Si parla molto ormai di cambiamento climatico, di ghiacciai che si sciolgono e altre catastrofi naturali: tutto vero e importantissimo. Raramente però si parla di quanto questi fenomeni possano far spostare le persone. Le hanno sempre fatte spostare in realtà, ma oggi succede molto più velocemente e il tempo per adattarsi è limitato. A me interessava raccontare qualcosa che colpisse l’uomo, che riguardasse tutti quanti noi da vicino e che aiutasse a vedere la problematica da un’angolatura diversa.
Raccontare storie personali è interessante e imprescindibile: in fin dei conti sono le persone, prima ancora che il pianeta, ad essere in pericolo…
Esatto, il punto era far capire alle persone come questo problema potrebbe impattare su di loro: non è escluso che dovrai lasciare casa tua, che pagherai il triplo per la bolletta di energia elettrica o per i prodotti sanitari. Volevamo comunicare cosa potrebbe succedere da qui ai prossimi anni. Poi facendo interviste in giro ci siamo accorti che tendenzialmente si crede che la relazione tra migrazione e cambiamento climatico appartenga a zone lontane, che sia l’isola del Pacifico o l’area della Nigeria da dove proviene Queen [una delle protagoniste del documentario, ndr]. La verità è che, per la velocità con cui avvengono i cambiamenti climatici, tra non molto anche noi del primo mondo dovremo spostarci, o comunque saremo costretti a subire danni considerevoli.
E le storie di Carlotta e Luigi, allevatrice e agricoltore piemontesi, sono emblematiche da questo punto di vista.
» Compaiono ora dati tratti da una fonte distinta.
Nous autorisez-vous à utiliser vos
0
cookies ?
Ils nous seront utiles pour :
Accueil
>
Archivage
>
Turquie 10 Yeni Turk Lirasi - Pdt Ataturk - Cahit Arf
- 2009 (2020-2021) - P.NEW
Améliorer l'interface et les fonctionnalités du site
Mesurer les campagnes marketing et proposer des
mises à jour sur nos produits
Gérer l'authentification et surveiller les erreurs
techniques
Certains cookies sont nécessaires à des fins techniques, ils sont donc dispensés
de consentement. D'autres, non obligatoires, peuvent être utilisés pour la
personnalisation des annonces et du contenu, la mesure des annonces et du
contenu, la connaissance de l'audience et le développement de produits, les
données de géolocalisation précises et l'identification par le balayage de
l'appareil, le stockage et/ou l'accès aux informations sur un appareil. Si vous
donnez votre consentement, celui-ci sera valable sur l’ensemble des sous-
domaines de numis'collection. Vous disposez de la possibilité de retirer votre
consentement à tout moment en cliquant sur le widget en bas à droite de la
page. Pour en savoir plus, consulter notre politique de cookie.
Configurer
Come li avete trovati questi due personaggi?
Loro li abbiamo trovati per caso. Siamo andati in giro nelle campagne del Piemonte per fare delle riprese, per pranzo ci siamo fermati in una trattoria e abbiamo fatto amicizia con il proprietario. Proprio lui ci ha detto: «Dovete assolutamente parlare con il signor Luigi! Ha un campo di pomodori e un sacco di problemi con la siccità, col gelo d’inverno che non c’è più». Allora siamo andati dal signor Luigi, che a sua volta ci ha indicato un’allevatrice di mucche, Carlotta. Siamo stati contenti perché ci premeva trovare qualcuno del primo mondo, che fosse italiano, e quindi più vicino allo spettatore.
Ciò che invece non è presente nel documentario è una riflessione critica sui modelli politici ed economici che sono causa dei cambiamenti climatici. Perché?
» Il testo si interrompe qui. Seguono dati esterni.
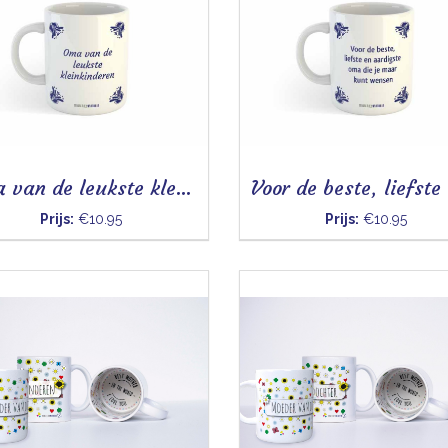
Oma van de leukste kleinkinderen - Mok
Prijs:
€10.95
Prijs:
€10.95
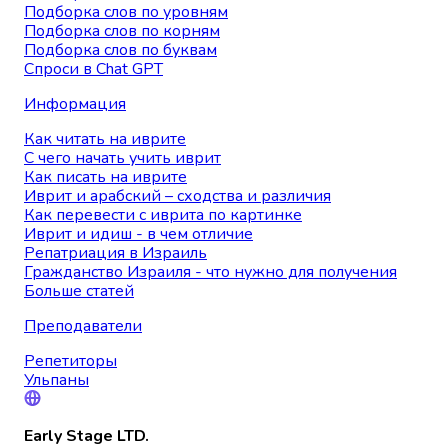
Подборка слов по уровням
Подборка слов по корням
Подборка слов по буквам
Спроси в Chat GPT
Информация
Как читать на иврите
С чего начать учить иврит
Как писать на иврите
Иврит и арабский – сходства и различия
Как перевести с иврита по картинке
Иврит и идиш - в чем отличие
Репатриация в Израиль
Гражданство Израиля - что нужно для получения
Больше статей
Преподаватели
Репетиторы
Ульпаны
Early Stage LTD.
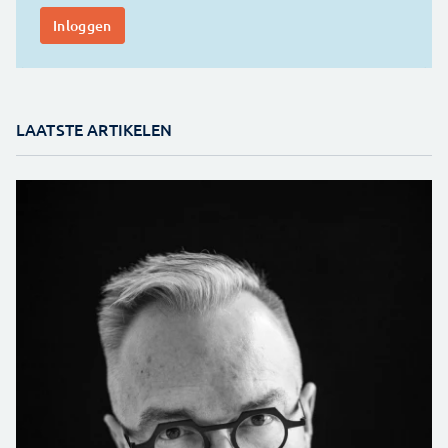
LAATSTE ARTIKELEN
Abbiamo cercato di mantenerlo apolitico perché spesso tutto ciò che comporta il cambiamento climatico è confutato o meno per una questione di appartenenza politica. A noi interessava esplorare la scienza, i dati, i metodi attraverso cui si arriva a quei dati. Come dice nel documentario Antonello Pasini del CNR, il grosso problema è che, soprattutto in Italia, la scienza non è un argomento di conversazione e viene sempre visto come argomento astruso, inavvicinabile, non si conoscono i metodi con cui si arriva a certi risultati. Questo porta le persone ad aggrapparsi più facilmente alle bandiere politiche, o comunque a confutare dei dati e degli esperimenti reali semplicemente per appartenenza politica. Noi volevamo spezzare questo meccanismo.
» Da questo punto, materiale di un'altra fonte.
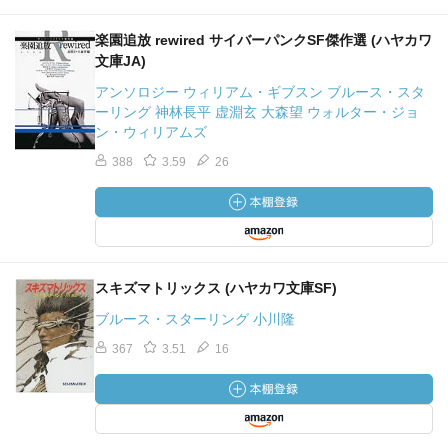
楽園追放 rewired サイバーパンクSF傑作選 (ハヤカワ
文庫JA)
アンソロジー ウィリアム・ギブスン ブルース・スタ
ーリング 神林長平 虚淵玄 大森望 ウォルター・ジョ
ン・ウィリアムズ
388
3.59
26
スキズマトリックス (ハヤカワ文庫SF)
ブルース・スターリング 小川隆
367
3.51
16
È interessante perché un movimento importante come Fridays For Future, ad esempio, ha rilanciato una critica al capitalismo e al neoliberismo facendola però convivere con un approccio apartitico, trasversale, ecumenico che, forse, rischia di depotenziarne il messaggio…
Il mio punto di vista è che Fridays For Future sia un movimento un po’ “pop”, per quanto importantissimo. Poi tutti i fenomeni di massa sono abbozzati, poco raffinati dal punto di vista teorico e politico, se visti nella loro interezza. Ciò che interessava a noi in The Climate Limbo era parlare a chi non la pensa come noi, a chi nega i cambiamenti climatici, a chi pensa siano solo un cavallo di battaglia di sistemi politici diversi dai suoi. Per questo l’abbiamo definito così e abbiamo cercato di mantenerlo apolitico, anche se poi l’argomento in sé non lo è per niente. Il nostro lavoro però è costruire delle belle immagini, raccontare una storia e farlo nel modo più efficace e chiaro possibile. Il fine è che lo spettatore ascolti questa storia.